In December, the city invested $3.1 million in capital funding, plus another $250,000 that had previously been dedicated to the project by then-Councilwoman Letitia James, to ensure the building will remain affordable for another 30 years.
The funding will also allow for window upgrades, asbestos removal, elevator rehabilitation and a boiler replacement.
In 2014, the de Blasio administration preserved 11,185 units in a similar manner and financed another 6,191 new affordable units to be constructed throughout the boroughs.
“By ramping up new construction and preventing displacement within our neighborhoods, we’re laying the foundation for a more affordable city,” de Blasio said. “And in 2015, we expect even bigger and better results.”
The next milestone for the Housing New York plan will be at the end of Fiscal Year 2015, at which point the city has aimed to finance 16,000 units.

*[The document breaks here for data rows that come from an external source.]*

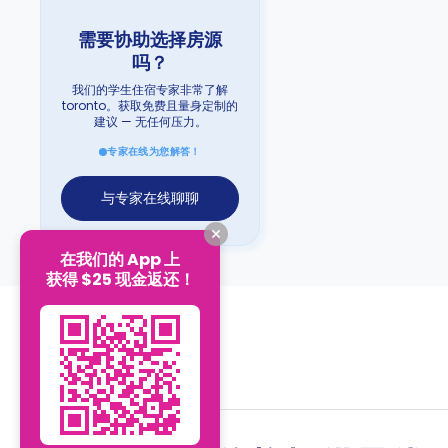
需要协助选择房源
吗？
我们的学生住宿专家非常了解
toronto。获取免费且量身定制的
建议 — 无任何压力。
专家在线为您解答！
与专家在线聊聊
在我们的 App 上
获得 $25 现金返还！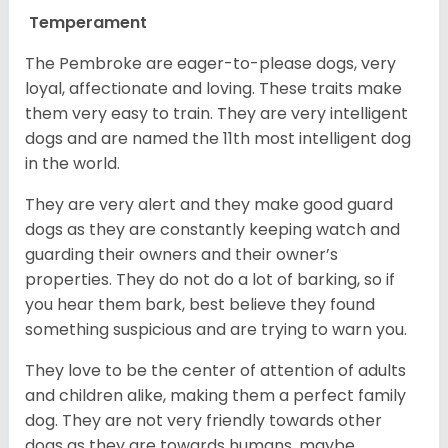
Temperament
The Pembroke are eager-to-please dogs, very
loyal, affectionate and loving. These traits make
them very easy to train. They are very intelligent
dogs and are named the 11th most intelligent dog
in the world.
They are very alert and they make good guard
dogs as they are constantly keeping watch and
guarding their owners and their owner’s
properties. They do not do a lot of barking, so if
you hear them bark, best believe they found
something suspicious and are trying to warn you.
They love to be the center of attention of adults
and children alike, making them a perfect family
dog. They are not very friendly towards other
dogs as they are towards humans, maybe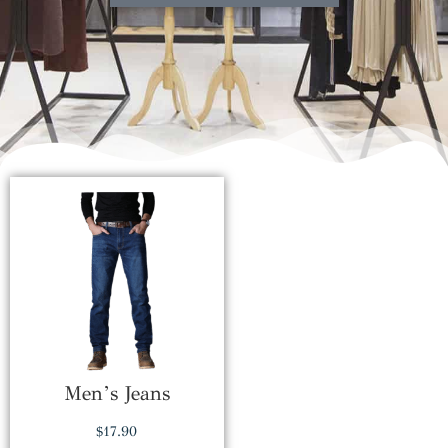
Men’s Jeans
$
17.90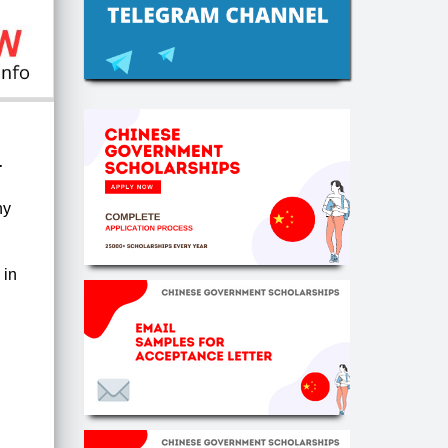
-
ny
g
in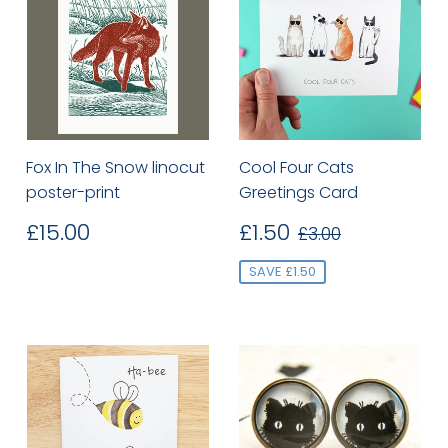
Fox In The Snow linocut
Cool Four Cats
poster-print
Greetings Card
Regular
£15.00
Sale
£1.50
Regular price
£3.00
£15.00
£1.50
£3.00
price
price
SAVE £1.50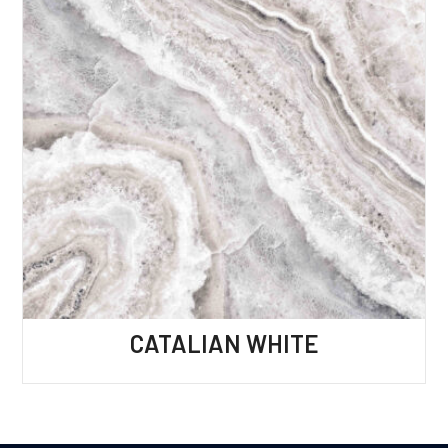
CATALIAN WHITE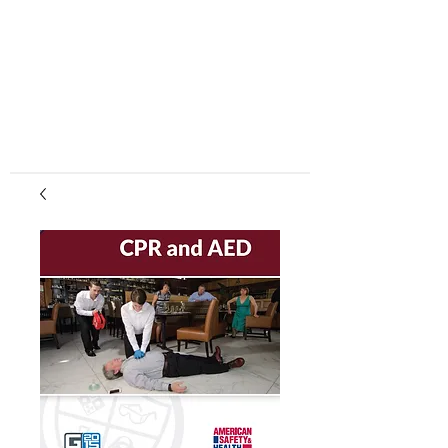
center, CPR instruction new jersey, CPR new
jersey, CPR education new jersey, CPR courses
new jersey, cpr training center new jersey, CPR
instruction nj, CPR nj, CPR education nj, CPR
courses nj, cpr training center nj, basic life support,
advanced cardiac life support, pediatric advanced
cardiac life support, neonatal resuscitation,
automated external defibrillator, AED, BLS, ACLS,
PALS, training, first aid, heart saver, BLS instructor
development, courses, nj, new jersey,CPR Classes
NJ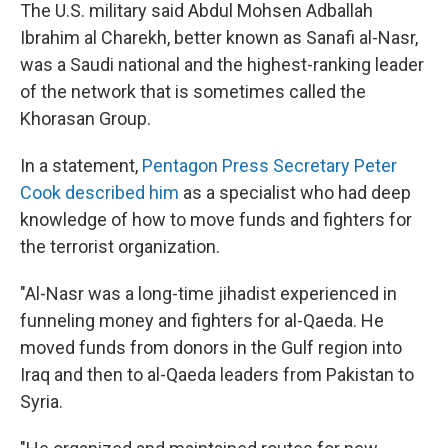
The U.S. military said Abdul Mohsen Adballah
Ibrahim al Charekh, better known as Sanafi al-Nasr,
was a Saudi national and the highest-ranking leader
of the network that is sometimes called the
Khorasan Group.
In a statement,
Pentagon Press Secretary Peter
Cook described him
as a specialist who had deep
knowledge of how to move funds and fighters for
the terrorist organization.
"Al-Nasr was a long-time jihadist experienced in
funneling money and fighters for al-Qaeda. He
moved funds from donors in the Gulf region into
Iraq and then to al-Qaeda leaders from Pakistan to
Syria.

Currently, the administration is on target, having already financed 8,600 units by December 31 of 2014.
Elected officials applauded Mayor de Blasio for his work in creating and preserving affordable housing, including Brooklyn Borough President Eric Adams, who joined the mayor at 45-55 North Elliott Place for the announcement.
“Brooklyn is home to everyone from everywhere, and it must remain that way in an affordable, sustainable fashion,” Adams said. “We have made important strides in the past year in creating and preserving thousands of affordable housing units in this borough, and I believe the momentum towards progress for all will only build in the months ahead.”